When I was younger I loved to experiment in the kitchen. My parents were kindly enthusiastic over my juvenile concoctions like mustard filled balogna cups and barbque sauce covered noodles. (I have a whole new appreciation these days for this aspect of love.) I can still envision the baby blue tri-board from my award winning strawberry fluff for the 4H "Dairy Food Demonstration" in elementary school. Blue ribbon in hand, I seemed well on my way to culinary achievement.
I am not certain what sidetracked my pursuits, but it seemed to coincide with the Burnt Flour Incident of 1984. Bad choices left me restricted to only a microwave for a while--and I found other passions. In the 30 years since then I've managed to survive on limited kitchen abilities--largely because of a lack of interest.
I have long viewed food as a necessary fuel, but not much more. Single until the age of 27, cooking for myself didn't seem worth the trouble. Married to a man who frequently came home after 9pm in the early years, then as an exhausted mother of triplets, efficiency trumped home cooked. Frankly, there are just other things I'd prefer to do and think about. As a person who values tidiness as a mental health need, the additional mess from cooking was the final straw.
With the proliferation of televisions in restaurants, and the craziness of extracurricular schedules, I have grown to love eating at home. As my husband's hours improve, children become increasingly independent and longer school days provide more time for me at home, I have slowly started spending more time thinking about (and planning) food. My children's palates have expanded (a little bit). Two of the three show an interest in cooking with me. I have found myself drawn back into the kitchen. I am absolutely not starting a cooking blog anytime soon, but as old fashioned as it sounds, I have learned to love using my hands and my time to feed people.
Yesterday feeding a crowd shed new light on how this is all coming together in my heart and life. We spent the early afternoon at the pool within walking distance of my house. As World Cup kickoff time approached, my uber social R started gathering a gang for an impromptu 'watching party' at our house. By the time we walked back up the hill towards home I had seven spirited 9-10 year olds in tow.
As our young guests settled in for pre-game I realized I hadn't planned on them, but needed to feed them nonetheless. I scrambled and found a few offerings in my pantry--fancy stuff with unnatural shelf life--Doritos, Cheez-its, Popcorn. Thinking through the children gathered in my family room. I managed to meet the special needs of food allergies, braces and picky preferences. As I walked into the room bearing bowls of junk, they cheered. I felt valued.
Because I was the only adult present, I could sense I wasn't really 'needed' in front of the television. To stay within earshot of our little party, I adjourned to the kitchen and realized I had just enough time (and ingredients) to make from scratch chocolate chip cookies. I have typically been a slice and bake girl, but what else was I going to do while banished to the kitchen?
As the mixer churned there was a strange stirring in my own heart. A silly grin crossed my face as I realized I had officially joined the ranks of the stereotypical mothers through the ages who swell with pride at the ability to feed those who walk through their doors.
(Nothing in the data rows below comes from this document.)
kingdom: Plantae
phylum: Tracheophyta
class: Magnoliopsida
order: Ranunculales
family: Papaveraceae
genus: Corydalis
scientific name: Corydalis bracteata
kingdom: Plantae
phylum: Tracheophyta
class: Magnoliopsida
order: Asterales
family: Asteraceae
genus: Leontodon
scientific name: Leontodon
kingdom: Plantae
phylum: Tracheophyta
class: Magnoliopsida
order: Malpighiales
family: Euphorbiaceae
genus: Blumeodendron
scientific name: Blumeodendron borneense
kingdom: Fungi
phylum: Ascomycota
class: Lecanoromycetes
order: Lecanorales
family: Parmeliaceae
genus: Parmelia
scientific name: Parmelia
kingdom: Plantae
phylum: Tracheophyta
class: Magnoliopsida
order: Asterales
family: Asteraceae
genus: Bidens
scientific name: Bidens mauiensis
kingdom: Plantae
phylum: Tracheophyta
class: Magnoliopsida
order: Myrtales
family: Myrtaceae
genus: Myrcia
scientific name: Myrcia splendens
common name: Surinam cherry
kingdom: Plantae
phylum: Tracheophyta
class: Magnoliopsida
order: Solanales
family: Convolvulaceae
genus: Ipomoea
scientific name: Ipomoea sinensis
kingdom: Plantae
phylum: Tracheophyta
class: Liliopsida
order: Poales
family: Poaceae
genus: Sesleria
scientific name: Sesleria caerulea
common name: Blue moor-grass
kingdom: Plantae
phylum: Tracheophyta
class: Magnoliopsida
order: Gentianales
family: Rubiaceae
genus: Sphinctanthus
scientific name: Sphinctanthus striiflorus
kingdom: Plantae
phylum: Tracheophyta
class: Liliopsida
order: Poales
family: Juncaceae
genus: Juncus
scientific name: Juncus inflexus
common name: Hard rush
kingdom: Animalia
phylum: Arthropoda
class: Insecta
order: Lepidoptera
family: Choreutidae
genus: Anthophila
As the boys drifted in one by one, drawn to the sweet aroma of fresh baked chocalatey goodness, I saw the softening of their demeanor. At halftime they literally ran into the kitchen and descended upon those cookies like locusts. For ten sweet minutes they told me of things their Moms and Grandmothers baked as crumbs periodically escaped their mouths. When the two dozen cookies were gone they dashed back into the family room leaving crumbly carnage that I truly found joy in cleaning up.
I was pondering it all last night--wondering what had shifted in my heart--and I came up with a few thoughts:
1. Feeding young people gives me a role beyond taxi driver and chaperone. I want my home to be a place where people feel welcomed and valued. Food is one of the most primal ways to do that, as it meets a need and a desire. Even knowing the allergies and aversions was a way of communicating: "You are known and valued here."
2. Food brings people together. Seven spirited 9-10 year old slowed down and gathered for conversation--all because of warm cookies. Need I say more?
3. Love is communicated many different ways. As my children age and I am required to give them a bit more space, food is one of the ways I can stay plugged in and love them in a way that's not 'embarrassing.'
And this morning as I was rolling all of this around in my brain I realized the lessons extend far beyond food. I thought about John 21 and Jesus' admonition to Simon Peter to "feed His sheep." I don't plan to walk around all day every day with a plate of cookies, but I have constant opportunities to nourish people's souls.
The recipe for doing so looks a lot like the list above:
1. Listening, seeking to know, and valuing others.
2. Looking for opportunities to bring people together around something they share in common.
3.Loving people in a way that is comfortable to them.
And like the cookie making it takes a little more work, it leaves a bit more of a mess--but the outcome is totally worth it.